▸ **Description of the task**: Every entry should be given again exactly, with nothing dropped.

Structured diff data:
----

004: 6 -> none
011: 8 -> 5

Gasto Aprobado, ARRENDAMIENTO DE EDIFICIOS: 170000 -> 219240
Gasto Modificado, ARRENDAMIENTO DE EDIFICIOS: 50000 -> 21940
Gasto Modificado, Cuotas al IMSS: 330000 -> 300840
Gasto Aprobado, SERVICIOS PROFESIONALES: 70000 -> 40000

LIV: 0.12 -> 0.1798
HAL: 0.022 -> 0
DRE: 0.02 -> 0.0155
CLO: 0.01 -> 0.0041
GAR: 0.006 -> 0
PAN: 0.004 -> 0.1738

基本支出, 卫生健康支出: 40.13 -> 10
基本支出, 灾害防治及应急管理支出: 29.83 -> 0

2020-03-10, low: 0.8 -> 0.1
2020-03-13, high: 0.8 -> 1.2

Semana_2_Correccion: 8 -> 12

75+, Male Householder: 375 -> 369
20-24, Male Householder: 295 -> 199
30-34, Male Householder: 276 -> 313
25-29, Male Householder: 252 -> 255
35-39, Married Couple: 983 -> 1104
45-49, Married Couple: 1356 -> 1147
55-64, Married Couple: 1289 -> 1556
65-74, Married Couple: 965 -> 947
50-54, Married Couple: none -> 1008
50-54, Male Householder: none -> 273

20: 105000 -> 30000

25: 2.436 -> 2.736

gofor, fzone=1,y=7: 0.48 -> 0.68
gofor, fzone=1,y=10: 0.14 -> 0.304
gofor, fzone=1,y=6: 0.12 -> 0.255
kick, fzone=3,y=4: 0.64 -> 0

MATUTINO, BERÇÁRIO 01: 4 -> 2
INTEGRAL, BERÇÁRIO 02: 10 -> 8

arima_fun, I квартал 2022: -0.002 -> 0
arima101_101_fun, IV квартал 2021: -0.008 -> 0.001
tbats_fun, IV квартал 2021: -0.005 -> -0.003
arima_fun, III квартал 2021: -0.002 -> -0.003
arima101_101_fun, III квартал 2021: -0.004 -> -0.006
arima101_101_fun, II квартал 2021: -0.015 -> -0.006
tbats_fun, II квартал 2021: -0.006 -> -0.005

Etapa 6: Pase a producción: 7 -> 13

----

▸ **Problem solution**:
004: 6 -> none
011: 8 -> 5

Gasto Aprobado, ARRENDAMIENTO DE EDIFICIOS: 170000 -> 219240
Gasto Modificado, ARRENDAMIENTO DE EDIFICIOS: 50000 -> 21940
Gasto Modificado, Cuotas al IMSS: 330000 -> 300840
Gasto Aprobado, SERVICIOS PROFESIONALES: 70000 -> 40000

LIV: 0.12 -> 0.1798
HAL: 0.022 -> 0
DRE: 0.02 -> 0.0155
CLO: 0.01 -> 0.0041
GAR: 0.006 -> 0
PAN: 0.004 -> 0.1738

基本支出, 卫生健康支出: 40.13 -> 10
基本支出, 灾害防治及应急管理支出: 29.83 -> 0

2020-03-10, low: 0.8 -> 0.1
2020-03-13, high: 0.8 -> 1.2

Semana_2_Correccion: 8 -> 12

75+, Male Householder: 375 -> 369
20-24, Male Householder: 295 -> 199
30-34, Male Householder: 276 -> 313
25-29, Male Householder: 252 -> 255
35-39, Married Couple: 983 -> 1104
45-49, Married Couple: 1356 -> 1147
55-64, Married Couple: 1289 -> 1556
65-74, Married Couple: 965 -> 947
50-54, Married Couple: none -> 1008
50-54, Male Householder: none -> 273

20: 105000 -> 30000

25: 2.436 -> 2.736

gofor, fzone=1,y=7: 0.48 -> 0.68
gofor, fzone=1,y=10: 0.14 -> 0.304
gofor, fzone=1,y=6: 0.12 -> 0.255
kick, fzone=3,y=4: 0.64 -> 0

MATUTINO, BERÇÁRIO 01: 4 -> 2
INTEGRAL, BERÇÁRIO 02: 10 -> 8

arima_fun, I квартал 2022: -0.002 -> 0
arima101_101_fun, IV квартал 2021: -0.008 -> 0.001
tbats_fun, IV квартал 2021: -0.005 -> -0.003
arima_fun, III квартал 2021: -0.002 -> -0.003
arima101_101_fun, III квартал 2021: -0.004 -> -0.006
arima101_101_fun, II квартал 2021: -0.015 -> -0.006
tbats_fun, II квартал 2021: -0.006 -> -0.005

Etapa 6: Pase a producción: 7 -> 13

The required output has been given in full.